# intersecting circles

• Mar 13th 2009, 11:01 AM
FRANTICSTAR
intersecting circles
Hi I'd like to know how I find out where 2 circles would intersect

I can show the following example:

http://dev.franticstar.co.uk/trig/trig.jpg

So far I have:

Left circle:
x = 250 + 200 * cos(a1)
y = 350 + 200 * sin(a1)

where a1 has 2 values where the angles where the circles intersect

and the right circle:
x = 400 + 200 * cos(a2)
y = 250 + 200 * sin(a2)

where a2 has 2 values where the angles where the circles intersect

from that I have:

250 + 200 * cos(a1) = 400 + 200 * cos(a2)
350 + 200 * sin(a1) = 250 + 200 * sin(a2)

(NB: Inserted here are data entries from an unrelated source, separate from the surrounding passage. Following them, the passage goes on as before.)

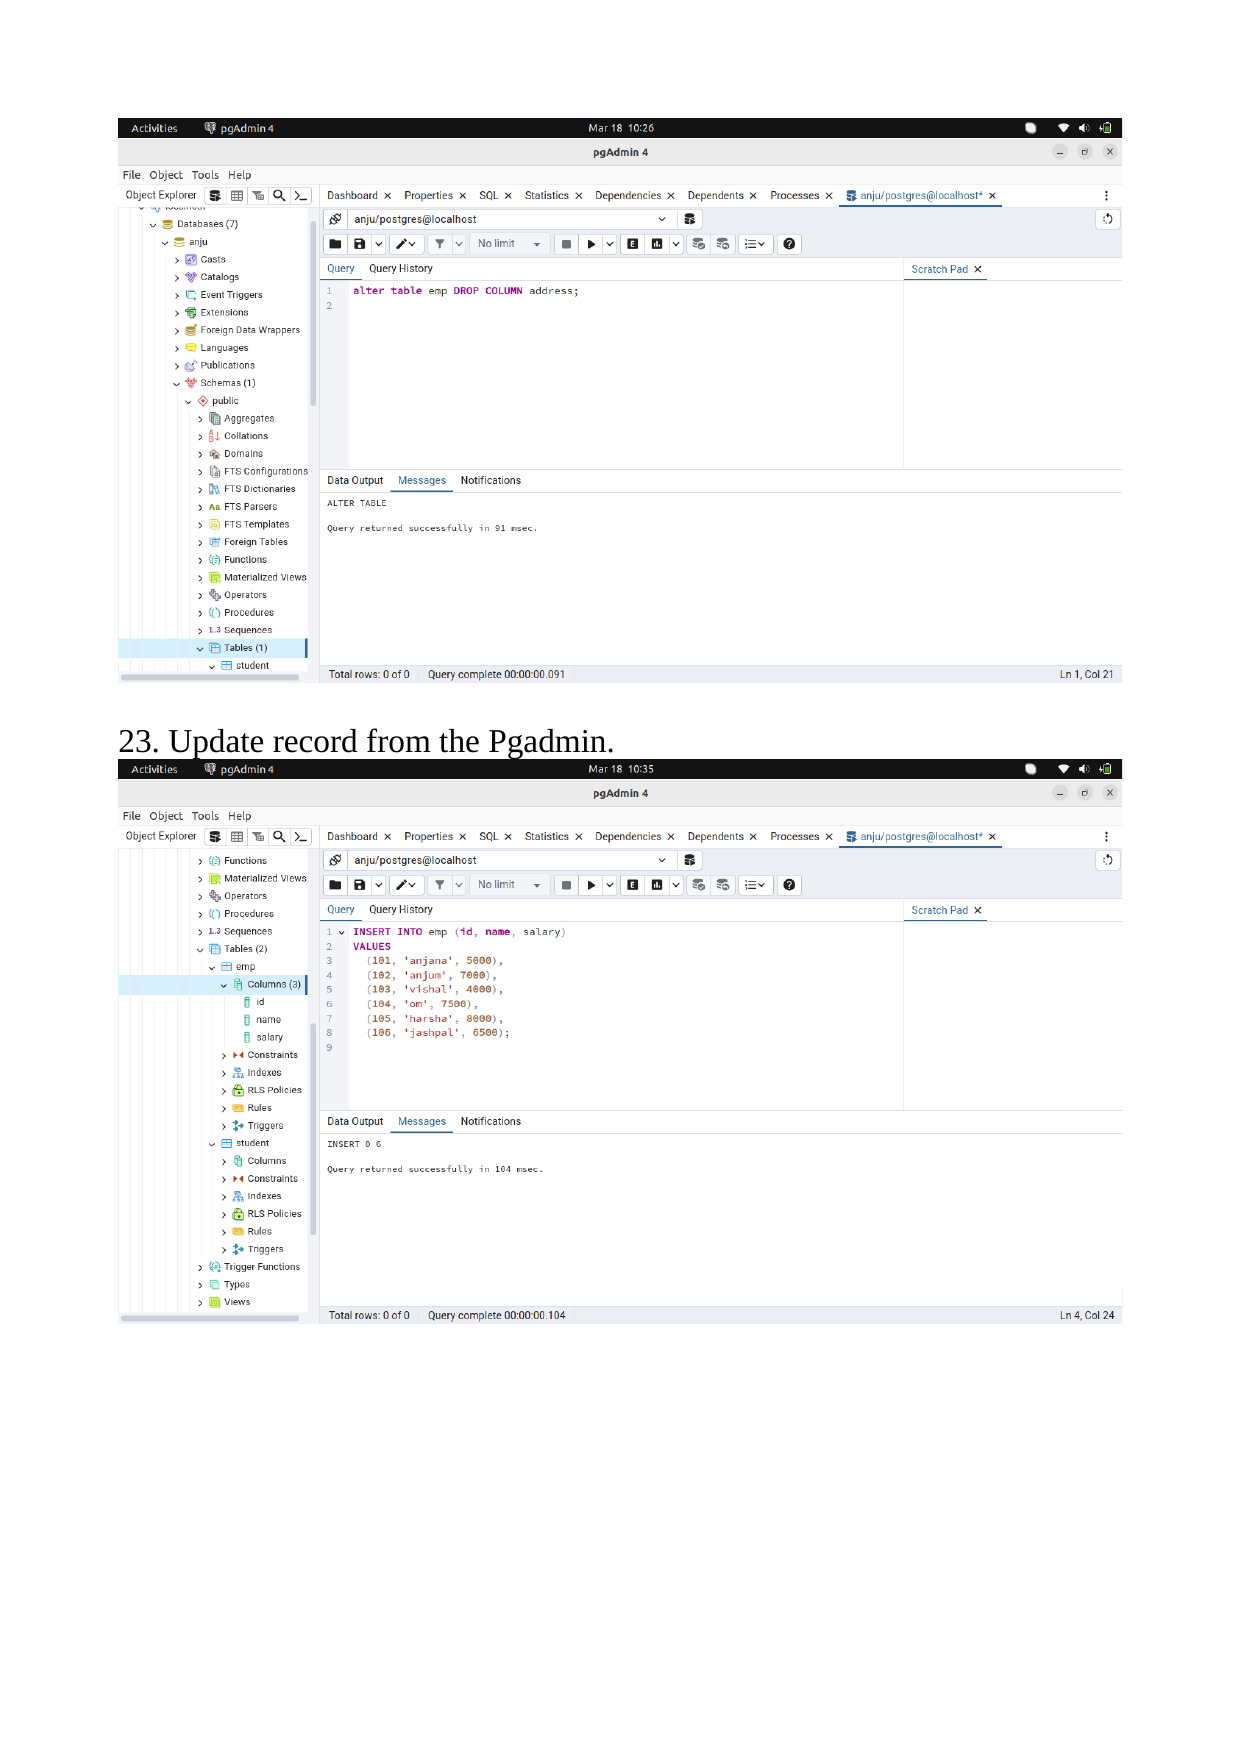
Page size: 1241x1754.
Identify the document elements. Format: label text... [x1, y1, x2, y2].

text 23. Update record from the Pgadmin. [118, 721, 1122, 759]
picture [118, 118, 1123, 683]
picture [118, 759, 1123, 1324]
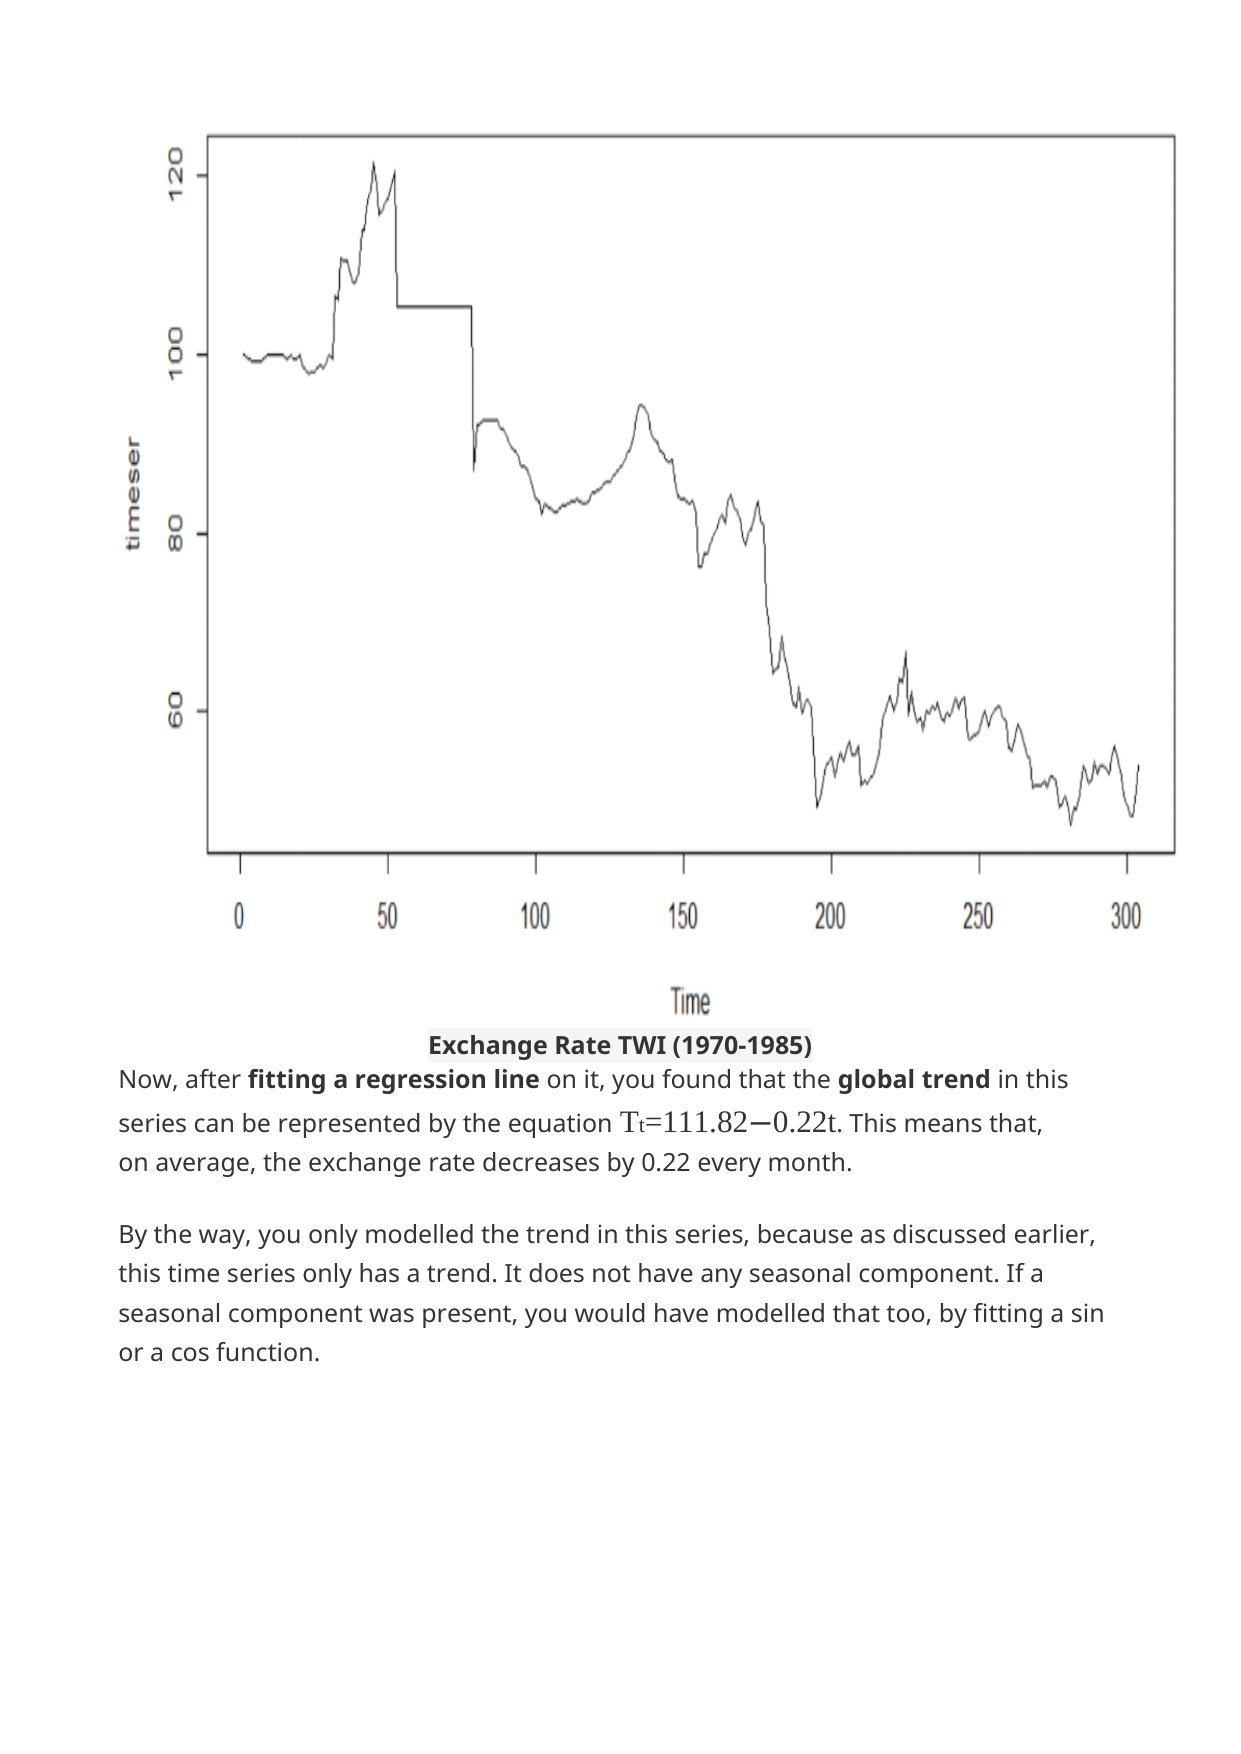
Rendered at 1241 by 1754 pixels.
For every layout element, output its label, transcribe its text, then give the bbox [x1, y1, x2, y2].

text Exchange Rate TWI (1970-1985) [118, 1028, 1122, 1062]
text By the way, you only modelled the trend in this series, because as discussed earlier, this time series only has a trend. It does not have any seasonal component. If a seasonal component was present, you would have modelled that too, by fitting a sin or a cos function. [118, 1217, 1122, 1368]
text Now, after fitting a regression line on it, you found that the global trend in this series can be represented by the equation Tt=111.82−0.22t. This means that, on average, the exchange rate decreases by 0.22 every month. [118, 1062, 1122, 1179]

Which is where I get stuck.
• Mar 13th 2009, 11:35 AM
running-gag
Hi

Maybe it is more simple with Cartesian equations

The first circle equation is $(x-250)^2+(y-350)^2=200^2$
The second circle equation is $(x-400)^2+(y-250)^2=200^2$

A point on the two circles satisfies both equations

Subtracting gives
$300x-200y+350^2-400^2=0$

$y=\frac32\:x-\frac{375}{2}$

Substituting in equation 2 gives a quadratic equation whose solutions are approximately
$x_1 = 225.97$ => $y_1 = 151.45$
$x_2 = 424.03$ => $y_2 = 448.55$
• Mar 13th 2009, 10:20 PM
FRANTICSTAR
Hi running-gag,

This looks great, I've never heard of Cartesian equations, i'm a little confused how you get to:

300x-200y+350^2-400^2=0

and

y = 3/2x - 375/2
• Mar 13th 2009, 11:22 PM
Reckoner
Quote:

Originally Posted by FRANTICSTAR
This looks great, I've never heard of Cartesian equations

You have learned about parametric equations, but not Cartesian (rectangular) ones? I find that a bit hard to believe.

Quote:

300x-200y+350^2-400^2=0
As running-gag said, you subtract:

$\begin{tabular}{cc}
&(x-250)^2+(y-350)^2=200^2\\
-&(x-400)^2+(y-250)^2=200^2\\\hline
\end{tabular}$

which gives

$(x-250)^2+(y-350)^2-\left[(x-400)^2+(y-250)^2\right]=200^2-200^2$

$\Rightarrow(x-250)^2+(y-350)^2-(x-400)^2-(y-250)^2=0$

$\Rightarrow(x^2-500x+250^2)+(y^2-700y+350^2)-(x^2-800x+400^2)-(y^2-500y+250^2)=0$

$\Rightarrow300x-200y+350^2-400^2=0.$

Quote:

y = 3/2x - 375/2
Continuing from the above,

$300x-200y+350^2-400^2=0$

$\Rightarrow3x-2y+35^2-40^2=0$

$\Rightarrow y=\frac{3x+35^2-40^2}2$

$\Rightarrow y=\frac32x+\frac{35^2-40^2}2$

$\Rightarrow y=\frac32x+\frac{25(7^2-8^2)}2$

$\Rightarrow y=\frac32x+\frac{25(-15)}2$

$\Rightarrow y=\frac32x-\frac{375}2.$
• Mar 14th 2009, 12:22 AM
FRANTICSTAR
Cool I think that's starting to make some sense!

I didn't know they were called parametric equations, I learnt those equations from programming my amastrad when I was 11.